Uber ha scelto comunque di restare in Italia concentrandosi sui servizi di mobilità: dal mese prossimo lavorerà in tandem con It Taxi, il più grande operatore di prenotazione italiano con oltre 12mila tassisti. La presenza in Italia del colosso americano è stata caratterizzata da turbolente vicende giudiziarie. Nel 2020 è stata commissariata per caporalato: ai rider, assoldati da due società di intermediazione, venivano pagati tre euro l’ora. Nel 2022 sono arrivati i risarcimenti per un centinaio di lavoratori mentre lo scorso aprile c’è stata una nuova condanna per comportamento antisindacale legata all’utilizzo degli algoritmi.
L’addio di Uber Eats, che lascia presagire l’apertura di una stagione di crisi, ha mobilitato i sindacati che chiedono al governo misure adeguate per proteggere i rider in caso di cessazione dell’attività.

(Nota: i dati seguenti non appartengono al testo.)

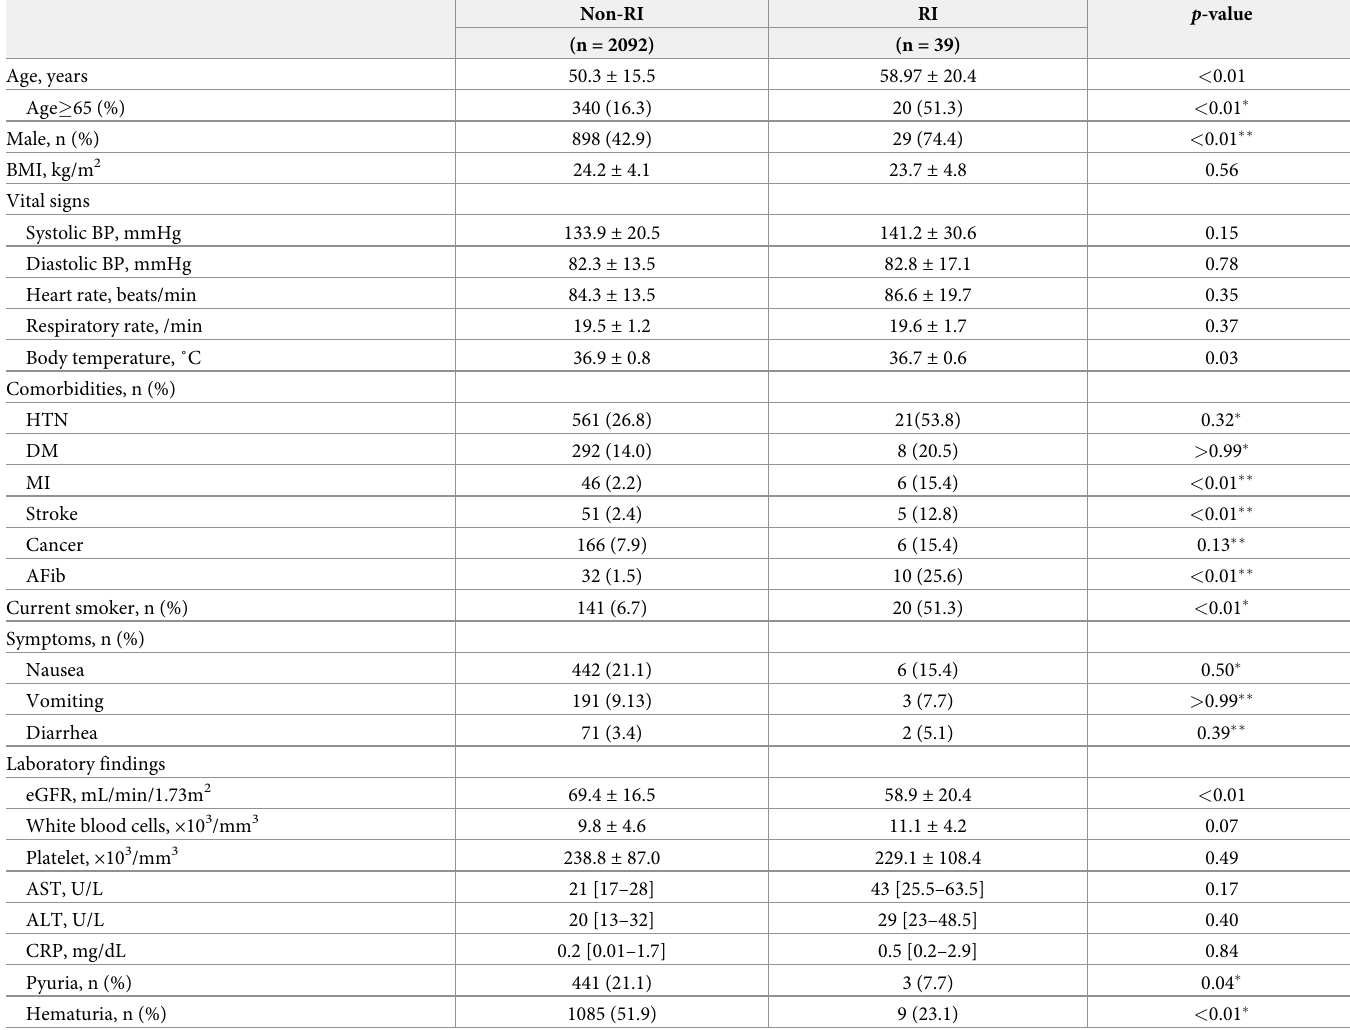
Table 1. Comparison of the baseline characteristics between the two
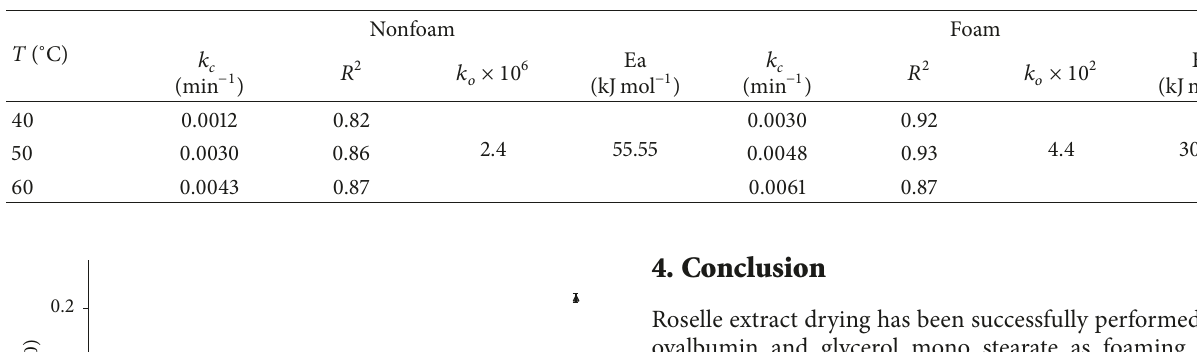
Table 7: The Arrhenius parameters for colour degradation.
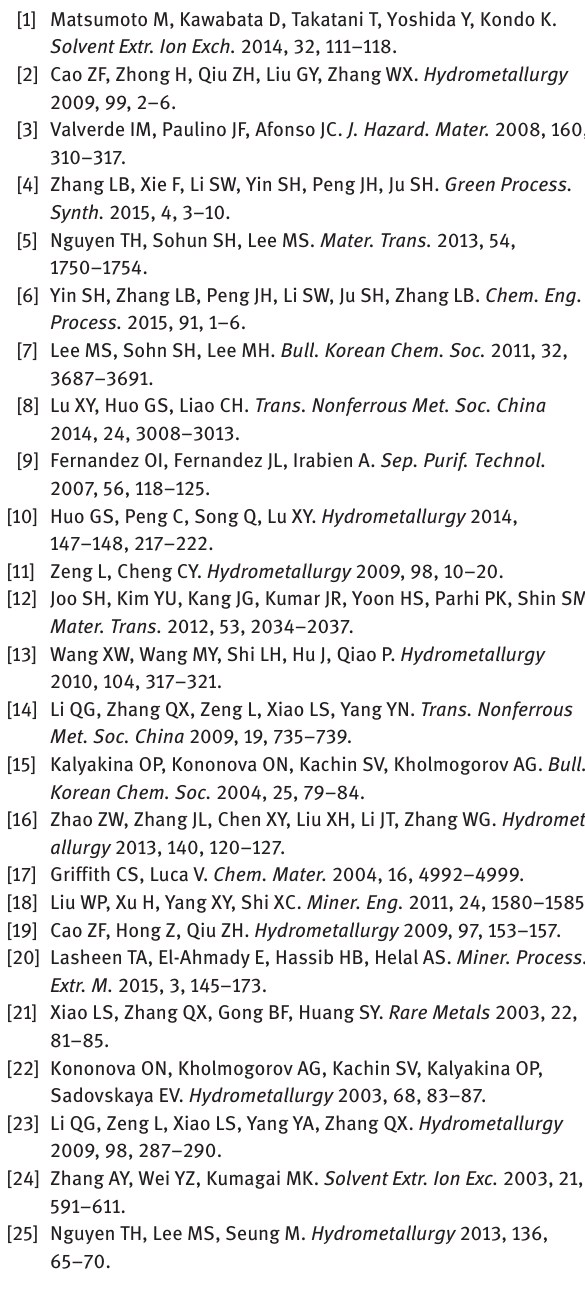
Table 3: Main compositions of molybdenum oxide products (wt.%). Compositions Mo S Molybdenum oxide products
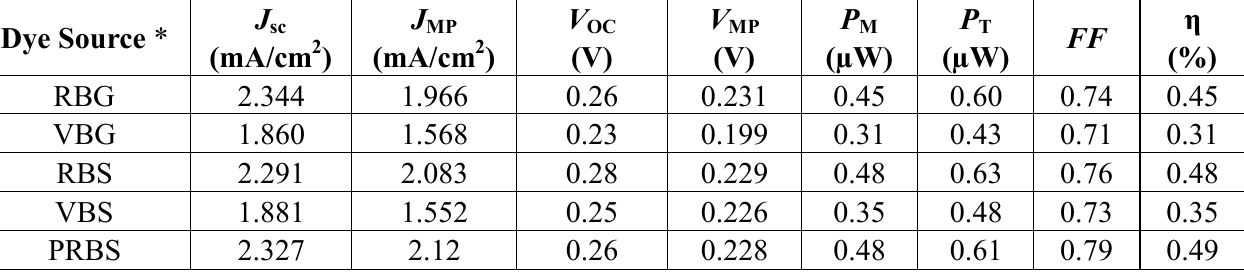
Table 1. Electrical characterization of all prepared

In Europa da tempo si studiano modelli di tutela sostenibili: è fresca di approvazione in Consiglio Europeo del testo per la “Direttiva sul lavoro di piattaforma” che prevede un inquadramento da dipendenti per i lavoratori della gig economy. La sua applicazione potrebbe portare a circa 5 milioni di nuovi assunti con contratto da dipendente, sui 28 milioni di persone attualmente impiegate nelle piattaforme digitali. ll grosso di queste assunzioni riguarderebbe, secondo i sindacati europei, proprio i rider.
La segretaria confederale della Cgil Francesca Re David sottolinea che i rider Uber «inquadrati come collaboratori occasionali e a partita Iva, non avranno diritto agli ammortizzatori sociali né ad alcun sostegno pubblico per un’eventuale ricollocazione». Sulla stessa lunghezza d’onda la Cisl che propone di riconoscere ai rider la cassa integrazione straordinaria e adeguati percorsi di reinserimento e chiede ad Assodelivery e al governo un incontro urgente.
Per il sindacato autonomo dei rider Milano Deliverance le ragioni della chiusura di Uber Eats, spiegate in maniera chiara e limpida dagli investitori, fanno emergere il vero problema. «Il mercato del delivery è saturo e che non basta alle multinazionali come Uber, Deliveroo, Glovo o Foodora comprimere al massimo il costo del lavoro e il rischio d’impresa, scaricandolo sulle spalle dei lavoratori attraverso il cottimo, per restare in piedi. Questa è la riprova del fatto che occorre regolamentare al più presto la categoria e incentivare la contrattazione tra le parti sociali per garantire i lavoratori».
Situazione analoga anche a livello mondiale: il Finacinal Times in un recente articolo stima un taglio del 15% dei lavoratori delle piattaforme che durante gli anni della pandemia hanno fatto affari d’oro e aperto “cucine fantasma” (locali dove viene prodotto il cibo per le consegne) per riuscire a soddisfare la clientela. Adesso però il vento è cambiato: gli ordini sono in calo e le commissioni elevate delle app, stimate tra il 15 e il 30%, stanno spingendo molti ristoranti a fare le consegne in proprio. Sarà difficile mantenere i costi di consegna bassi. Per farlo le piattaforme licenziano (Grubhub e DoorDash negli Usa hanno tagliato rispettivamente 2800 e 1250 lavoratori) o si ritirano dai mercati meno effervescenti: Deliveroo ha lasciato l’Australia e Zomato ha sospeso le consegne in 255 città indiane.